About this exercise:
Search the records for the string "meal" and copy every line where it turns up.

[Opening Supplied data section]

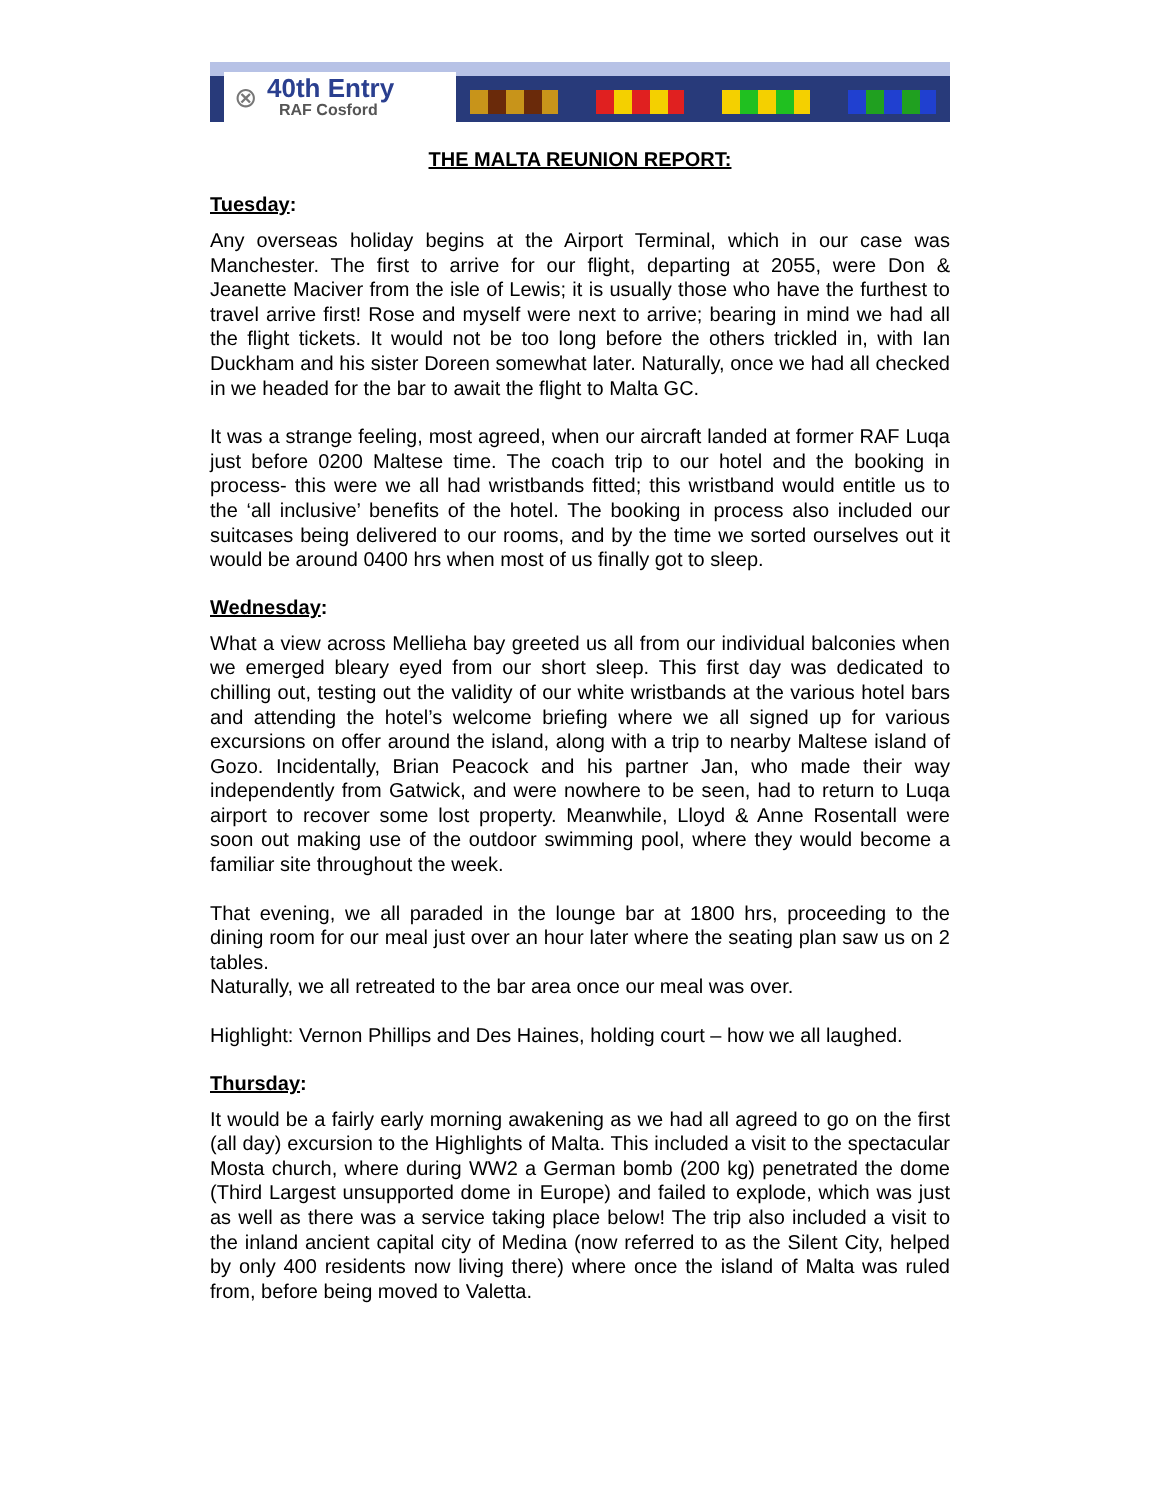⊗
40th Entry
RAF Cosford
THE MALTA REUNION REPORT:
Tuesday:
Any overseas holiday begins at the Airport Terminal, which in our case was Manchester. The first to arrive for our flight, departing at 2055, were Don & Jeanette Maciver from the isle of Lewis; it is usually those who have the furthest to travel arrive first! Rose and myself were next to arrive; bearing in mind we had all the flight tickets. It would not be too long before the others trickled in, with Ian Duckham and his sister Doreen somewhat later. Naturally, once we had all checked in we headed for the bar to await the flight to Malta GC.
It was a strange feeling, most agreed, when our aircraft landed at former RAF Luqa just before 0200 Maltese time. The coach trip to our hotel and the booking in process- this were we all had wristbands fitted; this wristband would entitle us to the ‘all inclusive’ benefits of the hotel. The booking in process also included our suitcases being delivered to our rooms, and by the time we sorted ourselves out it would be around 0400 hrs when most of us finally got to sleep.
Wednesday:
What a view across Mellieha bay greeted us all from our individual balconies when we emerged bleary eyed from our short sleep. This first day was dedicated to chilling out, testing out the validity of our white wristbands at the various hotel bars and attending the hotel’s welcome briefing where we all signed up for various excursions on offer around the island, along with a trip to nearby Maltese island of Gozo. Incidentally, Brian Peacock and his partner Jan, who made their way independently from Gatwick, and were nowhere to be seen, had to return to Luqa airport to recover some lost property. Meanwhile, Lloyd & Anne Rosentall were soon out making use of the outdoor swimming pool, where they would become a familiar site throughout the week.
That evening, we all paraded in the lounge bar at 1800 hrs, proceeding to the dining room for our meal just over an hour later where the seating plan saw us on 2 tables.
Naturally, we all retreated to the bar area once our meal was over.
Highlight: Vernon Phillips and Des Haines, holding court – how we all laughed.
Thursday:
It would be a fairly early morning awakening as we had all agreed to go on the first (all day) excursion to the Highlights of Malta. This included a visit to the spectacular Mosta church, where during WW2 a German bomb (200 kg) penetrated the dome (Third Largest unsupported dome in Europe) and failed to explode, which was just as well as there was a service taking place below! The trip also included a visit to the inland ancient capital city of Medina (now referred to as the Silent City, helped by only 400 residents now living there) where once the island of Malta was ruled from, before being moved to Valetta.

[Closing Supplied data section]

Written answer:
That evening, we all paraded in the lounge bar at 1800 hrs, proceeding to the dining room for our meal just over an hour later where the seating plan saw us on 2 tables.
Naturally, we all retreated to the bar area once our meal was over.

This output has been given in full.